As I shared in Chapter Eleven of Our Story, there is a common belief that if a man has an affair, the wife must be to blame for his infidelity. I have even heard those who have been the Other Woman make it clear that if he wasn’t getting what he needed at home, the poor guy had no choice but to find comfort in someone else’s arms.
No. Just no.
As much as I agree that men generally aren’t forced to commit adultery, one of the things that I still had to confront on my own path to healing was taking responsibility for my role in the breakdown of our marriage.
I never cheated on him, but there were ways that I failed my ex-husband.
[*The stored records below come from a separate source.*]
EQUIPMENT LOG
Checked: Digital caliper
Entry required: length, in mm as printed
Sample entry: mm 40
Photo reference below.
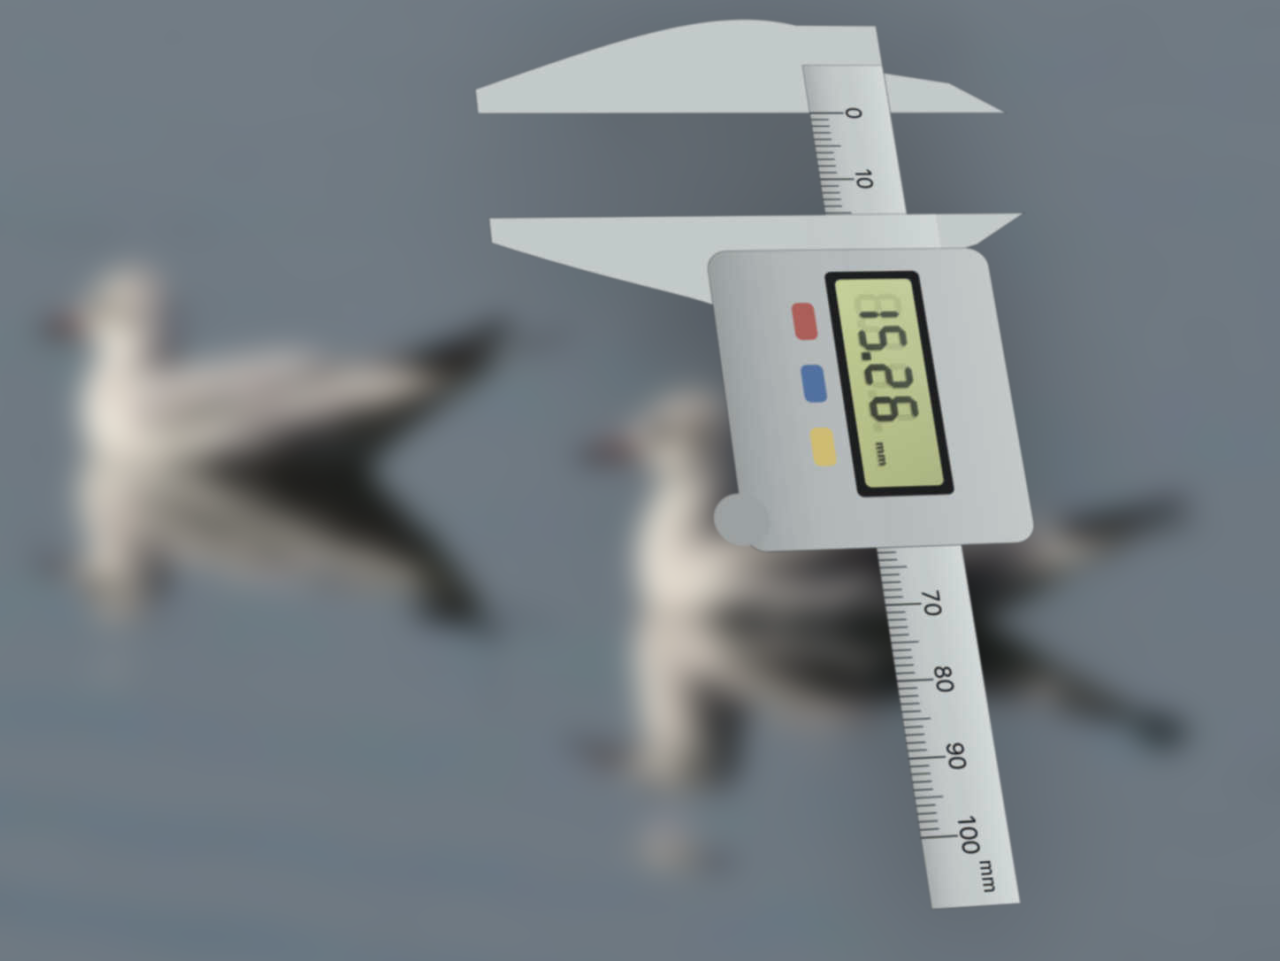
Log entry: mm 15.26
I allowed myself to become a doormat. I didn’t drag him to counseling until it was already too late. I didn’t respect myself, so I didn’t gain his respect either. I didn’t hold him accountable. Because of several devastating things that happened in our marriage, I shut down emotionally and physically. If I told you what occurred, you wouldn’t blame me. This is where counseling and accountability could have been game-changing. I turned a blind eye to the late nights, mornings where I discovered that he was still gone, and weekends away. I trusted him to be where he said he would be. I found evidence of his unfaithfulness, and yet I couldn’t bring myself to see the truth. As hard as I tried to be a good and submissive Christian wife, I still failed.
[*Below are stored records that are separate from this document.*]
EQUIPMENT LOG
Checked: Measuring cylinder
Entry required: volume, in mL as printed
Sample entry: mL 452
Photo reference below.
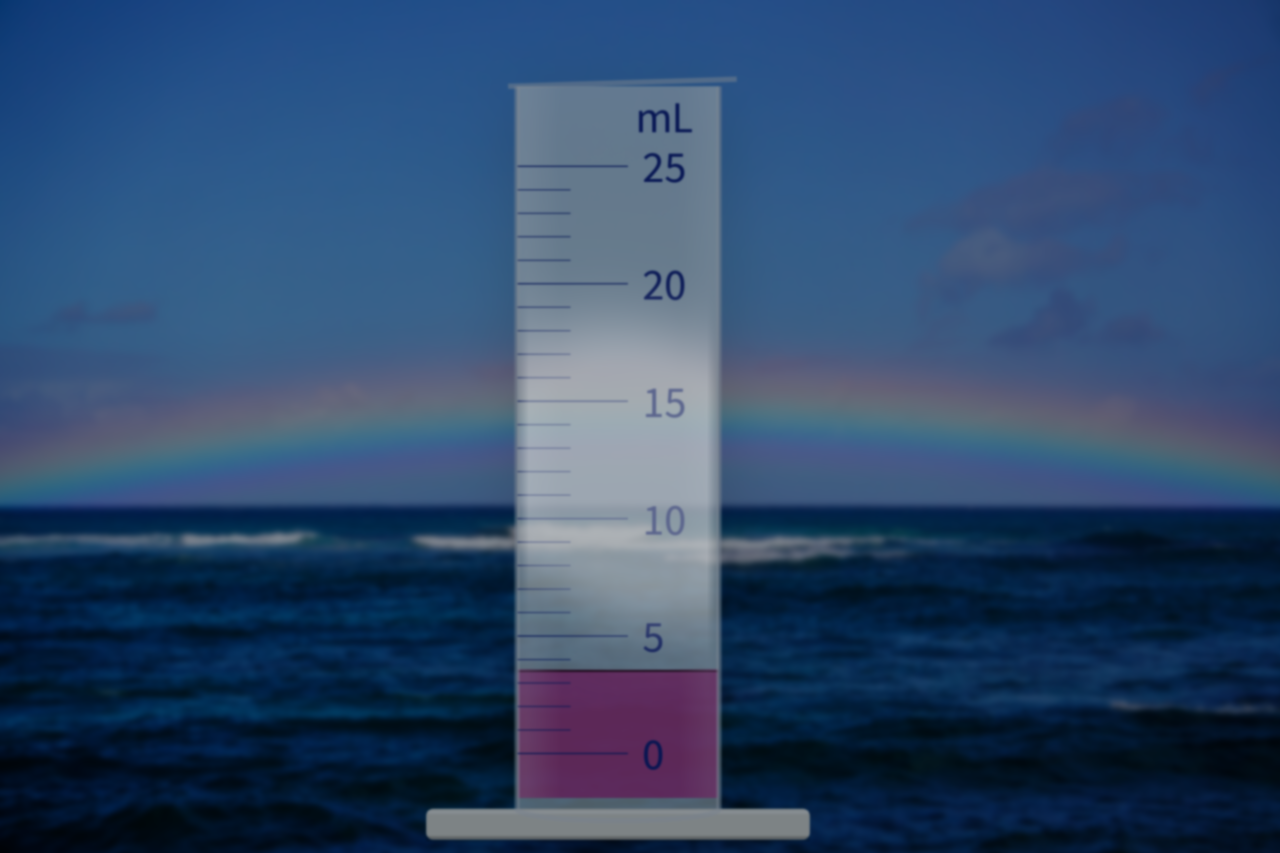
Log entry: mL 3.5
This was almost six years ago, and I am a different woman than the diminutive, naïve, and idealistic girl that I used to be. If I could go back, I would put our marriage first, and not our children. I would speak up, unafraid of rocking the boat. I would stand up and fight for myself – and for my marriage. I would get us into counseling and into accountability relationships with strong mentors. I wouldn’t have agreed to stay away from his computer. I would not have hidden my pain from my close friends and family – the ones that love me most. And I would have reached out and begged for help.
Even then, I don’t know if these would have changed the outcome.
The trust that is severed when marriage vows are tossed aside takes a long time to regain, even in the best of situations. I am blessed to know couples who have been through the agony and betrayal of adultery in their own marriages, but who walked through the fire hand-in-hand, and have found healing and strength on the other side. They each put in the hard work, the dedication, and lived transparently while they fought to earn back trust and save their marriages. They are such inspirations to me, and it was my prayer that we could have joined them. I also want you to know that it is possible to find forgiveness, healing, and trust in each other again.
Be prepared for the possibility of feeling the finger of blame pointed at you somewhere in your healing journey. Even though this may happen, I can’t stress this enough – If you were faithful to your spouse, it is not your fault.
Do you hear me? This is not your fault.
You are not alone. Even when you don’t know which way to turn, who to trust, or how to survive the physical pain of your heart breaking in two… Please know that you are not alone in this.
You will find the strength to do the next thing. You will smile again. You will heal.
You are not alone… I promise.
I hope that I cleared things up a bit.